This is a guest post by Maggie Cardin, a 2014 Rock Ethics Institute Stand Up Award Honoree.
“Watch out” I hear someone yell as a cloud of yellow color floods my vision. I quickly run to get past the color station as my white shirt now has a splatter of yellow paint on it. By the end of the event, my shirt wasn’t the only thing filled with rainbows of color. Washing my hair three times that night was a small price to pay for the reward of watching over 700 runners complete the first Teen Hope Aevidum Color Run.
It has been a few months since I was honored to receive the 2014 Rock Ethics Institute’s Stand Up Award and I know that my advocacy work for students silently suffering with mental health issues is still in its infancy stage. While a student at Penn State, I worked mainly to educate my peers, both in my major and those in the general campus population, to the warning signs of depression and suicide among young people.
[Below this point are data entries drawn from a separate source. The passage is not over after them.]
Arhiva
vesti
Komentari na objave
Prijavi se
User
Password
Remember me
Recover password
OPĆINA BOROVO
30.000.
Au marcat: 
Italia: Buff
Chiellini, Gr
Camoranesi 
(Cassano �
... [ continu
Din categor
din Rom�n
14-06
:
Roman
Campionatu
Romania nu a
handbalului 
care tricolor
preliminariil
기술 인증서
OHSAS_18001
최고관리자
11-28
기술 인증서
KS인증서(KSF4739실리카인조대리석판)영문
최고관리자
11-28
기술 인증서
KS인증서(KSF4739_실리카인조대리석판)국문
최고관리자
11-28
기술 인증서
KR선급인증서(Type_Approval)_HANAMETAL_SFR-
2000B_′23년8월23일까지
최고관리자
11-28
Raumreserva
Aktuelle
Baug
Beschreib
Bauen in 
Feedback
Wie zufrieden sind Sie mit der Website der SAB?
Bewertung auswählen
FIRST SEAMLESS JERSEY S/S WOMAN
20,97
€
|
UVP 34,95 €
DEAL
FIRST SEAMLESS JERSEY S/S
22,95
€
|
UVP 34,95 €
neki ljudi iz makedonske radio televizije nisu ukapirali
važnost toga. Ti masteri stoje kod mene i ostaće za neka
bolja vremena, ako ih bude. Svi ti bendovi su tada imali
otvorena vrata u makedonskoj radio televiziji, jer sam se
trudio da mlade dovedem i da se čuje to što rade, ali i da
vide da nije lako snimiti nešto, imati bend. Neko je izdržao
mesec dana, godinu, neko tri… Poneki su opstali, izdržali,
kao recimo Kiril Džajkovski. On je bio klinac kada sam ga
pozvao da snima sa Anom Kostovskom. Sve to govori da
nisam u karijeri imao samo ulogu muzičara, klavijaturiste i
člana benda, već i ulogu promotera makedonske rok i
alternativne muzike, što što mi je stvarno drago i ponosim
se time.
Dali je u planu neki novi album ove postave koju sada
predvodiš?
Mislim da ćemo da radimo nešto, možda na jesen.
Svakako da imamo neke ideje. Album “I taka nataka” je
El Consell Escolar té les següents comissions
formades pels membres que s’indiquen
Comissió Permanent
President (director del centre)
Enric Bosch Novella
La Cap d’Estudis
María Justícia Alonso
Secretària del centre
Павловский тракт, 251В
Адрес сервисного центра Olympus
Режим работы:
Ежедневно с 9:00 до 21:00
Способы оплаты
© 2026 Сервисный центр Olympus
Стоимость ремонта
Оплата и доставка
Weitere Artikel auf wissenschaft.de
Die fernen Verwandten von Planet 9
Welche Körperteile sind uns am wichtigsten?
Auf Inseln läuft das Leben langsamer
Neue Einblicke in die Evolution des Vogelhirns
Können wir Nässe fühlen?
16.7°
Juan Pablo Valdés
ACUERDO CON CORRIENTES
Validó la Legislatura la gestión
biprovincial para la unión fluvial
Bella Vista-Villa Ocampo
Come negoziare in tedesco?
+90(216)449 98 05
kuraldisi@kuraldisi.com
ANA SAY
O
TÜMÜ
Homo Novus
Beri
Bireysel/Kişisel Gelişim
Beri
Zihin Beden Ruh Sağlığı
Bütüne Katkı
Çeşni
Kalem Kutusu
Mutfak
In addition, I felt it was important for students suffering to know there is help available to them and most importantly, they are not alone.
Since graduating from Penn State in May, Aevidum’s focus has been planning for “THE TALK.” No, not that
talk. This talk will be one focused on students talking to their peers about mental health issues impacting their generation. In October, Aevidum will train many student leaders, representing over 50 school districts, who will in turn go back to their school and have “THE TALK.”
Aevidum has made great strides in spreading mental health awareness, to think “THE TALK” will be in over 50 schools makes my heart race with excitement, but then I stop and take a step back. Aevidum is in 50 schools, 50 schools will be raising awareness about mental health and having their friends back, but there are 5000 (and lots more) schools out there with hundreds of thousands of students that still need to hear Aevidum’s message of hope.
I’ve got your back. Do you have mine?